Tuesday, September 15, 2009

A New York Soldier Goes Home 147 Years Later

I echo John Hoptak's sentiments that no one out there expresses the feeling and emotion better than Antietam Ranger Mannie Gentile did today in describing the ceremony at Antietam National Cemetery where the remains of a young New York soldier killed 147 years ago in the Cornfield were sent on their way home. See Mannie's post here, and his You Tube video below.
My son Jimmy, also a volunteer, and I had a small part to play as the Civil War Union soldier honor guard at the ceremony. Jimmy (in the photo taken just before the ceremony) is just 18. In that uniform, I could envision a young man much like my son. This week if you are of a mind, think of the sacrifice of the soldiers at Antietam, those who gave the ultimate sacrifice that day almost exactly 147 years ago, and those who soldiered on after that. And remember too, those who serve in our armed forces today. Freedom is not free.
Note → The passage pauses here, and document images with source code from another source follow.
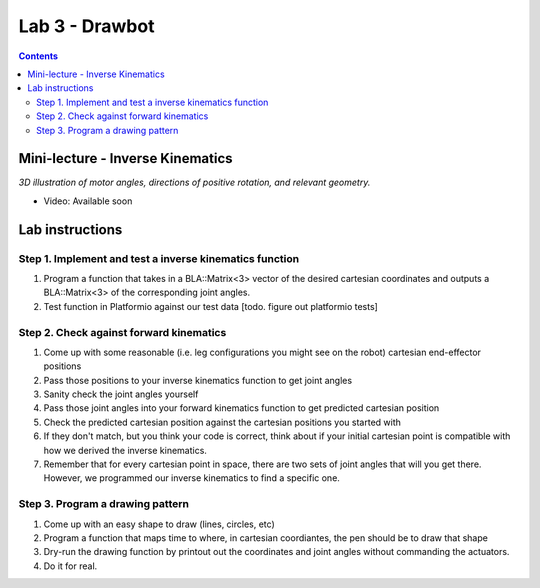 Lab 3 - Drawbot
================

.. contents:: :depth: 2

Mini-lecture - Inverse Kinematics
----------------------------------

.. raw:: html

    <iframe src="https://stanford195.autodesk360.com/shares/public/SH35dfcQT936092f0e43e4b3d19bbaacc90a?mode=embed" width="640" height="480" allowfullscreen="true" webkitallowfullscreen="true" mozallowfullscreen="true"  frameborder="0"></iframe>
    

*3D illustration of motor angles, directions of positive rotation, and relevant geometry.*


* Video: Available soon


Lab instructions
-------------------

Step 1. Implement and test a inverse kinematics function
^^^^^^^^^^^^^^^^^^^^^^^^^^^^^^^^^^^^^^^^^^^^^^^^^^^^^^^^^^
#. Program a function that takes in a BLA::Matrix<3> vector of the desired cartesian coordinates and outputs a BLA::Matrix<3> of the corresponding joint angles.
#. Test function in Platformio against our test data [todo. figure out platformio tests]

Step 2. Check against forward kinematics
^^^^^^^^^^^^^^^^^^^^^^^^^^^^^^^^^^^^^^^^^^^^
#. Come up with some reasonable (i.e. leg configurations you might see on the robot) cartesian end-effector positions
#. Pass those positions to your inverse kinematics function to get joint angles
#. Sanity check the joint angles yourself
#. Pass those joint angles into your forward kinematics function to get predicted cartesian position
#. Check the predicted cartesian position against the cartesian positions you started with
#. If they don't match, but you think your code is correct, think about if your initial cartesian point is compatible with how we derived the inverse kinematics.
#. Remember that for every cartesian point in space, there are two sets of joint angles that will you get there. However, we programmed our inverse kinematics to find a specific one.

Step 3. Program a drawing pattern
^^^^^^^^^^^^^^^^^^^^^^^^^^^^^^^^^^^^^^^^^^^^
#. Come up with an easy shape to draw (lines, circles, etc)
#. Program a function that maps time to where, in cartesian coordiantes, the pen should be to draw that shape
#. Dry-run the drawing function by printout out the coordinates and joint angles without commanding the actuators.
#. Do it for real.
  1. Jim, what a lovely addition to your website. It is wonderful that all those people honored that young soldier so many, many years later. It brought tears to my eyes. Thank you! Iron Brigade Daughter

  2. Thanks. It was an honor to be a part of this historical occasion.


  3. NOTE: Warren & Pat LeGere sent me the following comment which somehow did not find its way to my post. I wanted to acknowledge and thank them for it myself. Here is their comment:

    We live in upstate NY, about 30 miles from the National Cemetery at Saratoga and are also frequent visitors at Antietam. We were privileged to attend the vigil at the NY Military Museum on the evening of September 16, 2009 and the very moving internment ceremony at the gravesite on the anniversary of the battle, September 17, 2009. As I write I am again moved at the response of the community for this young man who perished 147 years ago in the fields and woods of Antietam. There was standing room only, an escort by dozens of Patriot Guard riders. Lots filled with vehicles overflowing out to and on the streets leading into the National Cemetery and moving words spoken, including those from New York adjutant general, Maj. Gen. Joseph J Tauluto. We could but wonder what a 19 year old from 1862 might have thought had he been able to see it 147 years after his sacrifice.